>>>>>

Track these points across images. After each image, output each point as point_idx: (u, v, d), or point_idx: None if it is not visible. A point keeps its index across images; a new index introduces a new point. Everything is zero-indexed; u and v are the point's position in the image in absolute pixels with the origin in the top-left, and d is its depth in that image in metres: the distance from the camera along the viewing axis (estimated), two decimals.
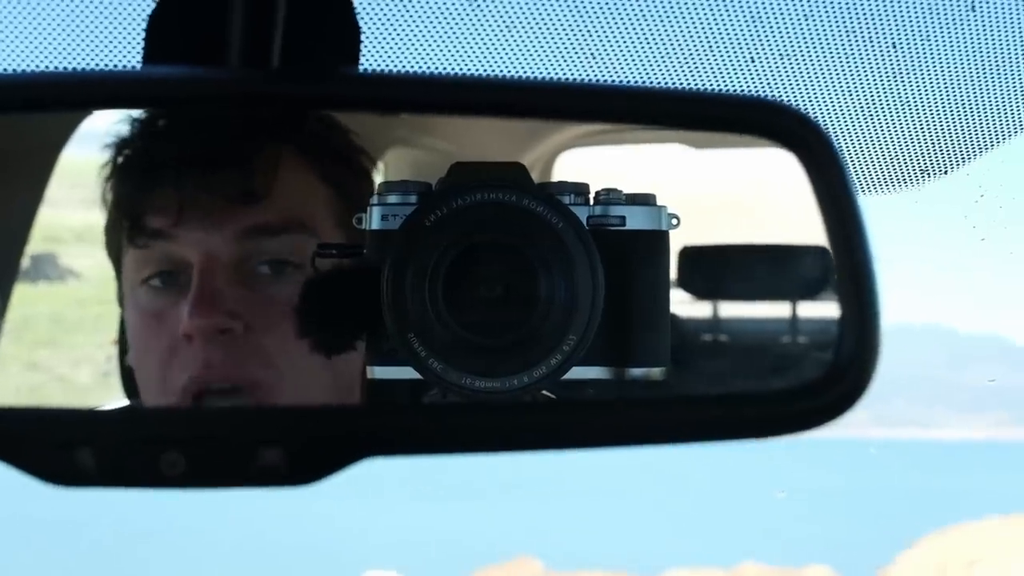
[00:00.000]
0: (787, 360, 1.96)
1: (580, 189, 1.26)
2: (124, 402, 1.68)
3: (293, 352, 1.38)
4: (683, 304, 2.05)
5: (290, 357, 1.40)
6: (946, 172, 2.01)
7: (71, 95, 1.23)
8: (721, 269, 2.05)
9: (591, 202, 1.27)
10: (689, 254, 1.98)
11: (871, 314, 1.12)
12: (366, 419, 1.19)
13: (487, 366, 1.20)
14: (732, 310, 2.08)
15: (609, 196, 1.27)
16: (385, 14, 1.53)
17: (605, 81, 1.61)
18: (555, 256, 1.20)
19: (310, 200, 1.50)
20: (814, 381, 1.17)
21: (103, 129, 1.60)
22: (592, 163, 2.29)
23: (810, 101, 1.86)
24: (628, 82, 1.76)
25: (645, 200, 1.28)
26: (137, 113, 1.51)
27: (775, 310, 2.01)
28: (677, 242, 1.31)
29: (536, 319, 1.21)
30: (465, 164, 1.25)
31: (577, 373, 1.22)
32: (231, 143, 1.46)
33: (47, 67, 1.63)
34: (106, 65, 1.71)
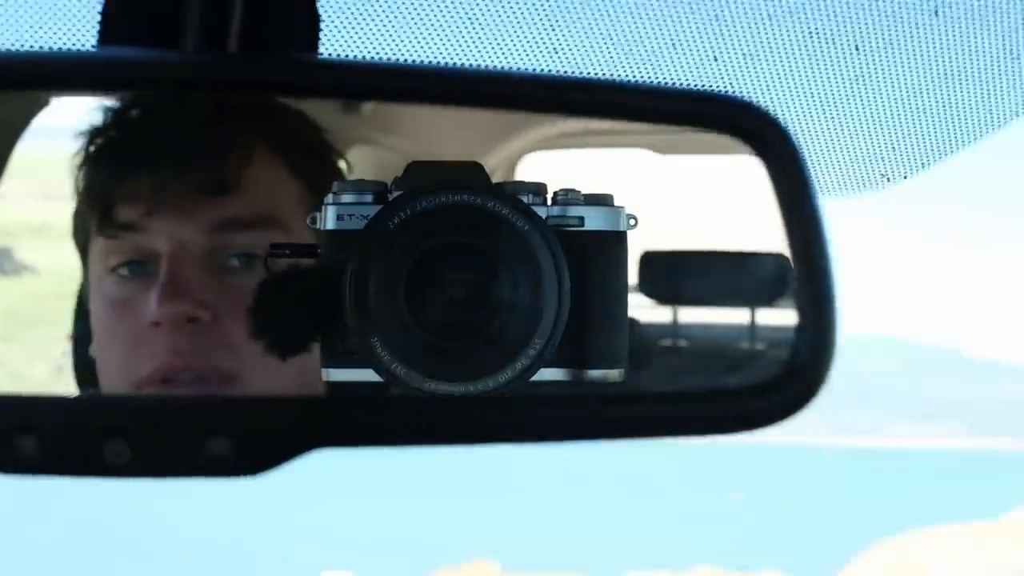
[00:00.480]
0: (745, 360, 1.96)
1: (538, 189, 1.25)
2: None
3: (259, 344, 1.36)
4: (643, 309, 2.06)
5: (257, 349, 1.38)
6: (906, 177, 2.02)
7: (23, 75, 1.21)
8: (681, 274, 2.05)
9: (549, 202, 1.26)
10: (649, 259, 1.98)
11: (828, 311, 1.12)
12: (315, 411, 1.17)
13: (451, 370, 1.19)
14: (692, 315, 2.09)
15: (567, 196, 1.26)
16: (347, 2, 1.51)
17: (567, 75, 1.60)
18: (520, 258, 1.19)
19: (281, 195, 1.49)
20: (770, 379, 1.16)
21: (62, 123, 1.58)
22: (555, 167, 2.28)
23: (772, 102, 1.86)
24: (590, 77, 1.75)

<<<<<

Exercise brief: Each line from the start of the entries through the line with "8: (721, 269, 2.05)" is to be restated exactly, and the pictures are to be skipped.

Exercise output:
Track these points across images. After each image, output each point as point_idx: (u, v, d), or point_idx: None if it is not visible. A point keeps its index across images; a new index introduces a new point. Everything is zero-indexed; u and v are the point's position in the image in absolute pixels with the origin in the top-left, and d is its depth in that image in metres: the distance from the camera along the viewing axis (estimated), two decimals.
[00:00.000]
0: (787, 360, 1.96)
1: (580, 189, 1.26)
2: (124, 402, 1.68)
3: (293, 352, 1.38)
4: (683, 304, 2.05)
5: (290, 357, 1.40)
6: (946, 172, 2.01)
7: (71, 95, 1.23)
8: (721, 269, 2.05)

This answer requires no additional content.